=== Extrait du texte ===
Questions d'Amour

Est-ce que cette « fidélité avant le mariage » est compatible avec le fait de vivre quelques petites aventures, de « sortir » avec un copain ou une copine?

Si on pense à ce qu'est vraiment la fidélité, on voit bien honnêtement que ça pose un problème! Imaginez qu'on vous donne une camera d'un genre carrément nouveau qui permet de découvrir et de voir en direct la personne que vous épouserez un jour!... pas de pot, à peine avez-vous jeté un coup d'œil dans le viseur que vous l'apercevez se promener amoureusement main dans la main avec une autre, vous l'entendez lui dire des mots d'amour, et la camera impitoyable n'arrête même pas de filmer s'ils commencent à s'embrasser...

Quelle serait votre réaction ?

...une minute pour réfléchir...

ne trichez pas : dans la réalité, la camera n'existe pas mais si vous vous mariez, la personne que vous épouserez, elle, oui!

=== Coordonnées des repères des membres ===
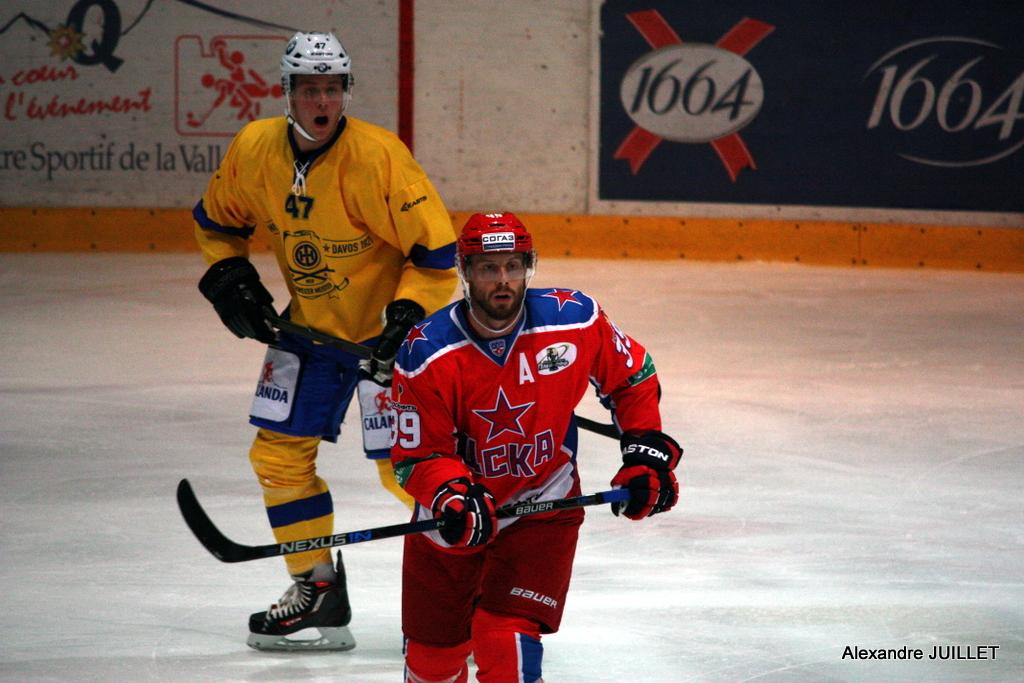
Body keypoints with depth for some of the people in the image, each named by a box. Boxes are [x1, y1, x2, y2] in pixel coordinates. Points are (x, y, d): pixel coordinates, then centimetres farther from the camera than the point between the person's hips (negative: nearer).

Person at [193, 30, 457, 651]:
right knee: (279, 453, 5)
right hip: (309, 325, 6)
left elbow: (437, 249, -20)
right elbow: (218, 219, 13)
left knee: (403, 464, -11)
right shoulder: (253, 150, -7)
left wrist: (406, 317, -28)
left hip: (385, 327, -6)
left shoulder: (379, 157, -24)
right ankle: (319, 594, 18)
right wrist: (229, 278, -1)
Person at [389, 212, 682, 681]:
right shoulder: (427, 353, -19)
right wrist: (452, 497, -33)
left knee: (506, 643, -20)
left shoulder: (575, 320, -15)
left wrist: (647, 454, -3)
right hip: (452, 519, 1)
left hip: (543, 506, -1)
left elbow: (633, 378, 4)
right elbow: (416, 456, -15)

=== Consigne ===
Pouvez-vous recopier à l'identique le texte sur la fidélité avant le mariage, depuis « Est-ce que cette » jusqu'à « épouserez, elle, oui! » inclus ?

=== Résultat obtenu ===
Est-ce que cette « fidélité avant le mariage » est compatible avec le fait de vivre quelques petites aventures, de « sortir » avec un copain ou une copine?

Si on pense à ce qu'est vraiment la fidélité, on voit bien honnêtement que ça pose un problème! Imaginez qu'on vous donne une camera d'un genre carrément nouveau qui permet de découvrir et de voir en direct la personne que vous épouserez un jour!... pas de pot, à peine avez-vous jeté un coup d'œil dans le viseur que vous l'apercevez se promener amoureusement main dans la main avec une autre, vous l'entendez lui dire des mots d'amour, et la camera impitoyable n'arrête même pas de filmer s'ils commencent à s'embrasser...

Quelle serait votre réaction ?

...une minute pour réfléchir...

ne trichez pas : dans la réalité, la camera n'existe pas mais si vous vous mariez, la personne que vous épouserez, elle, oui!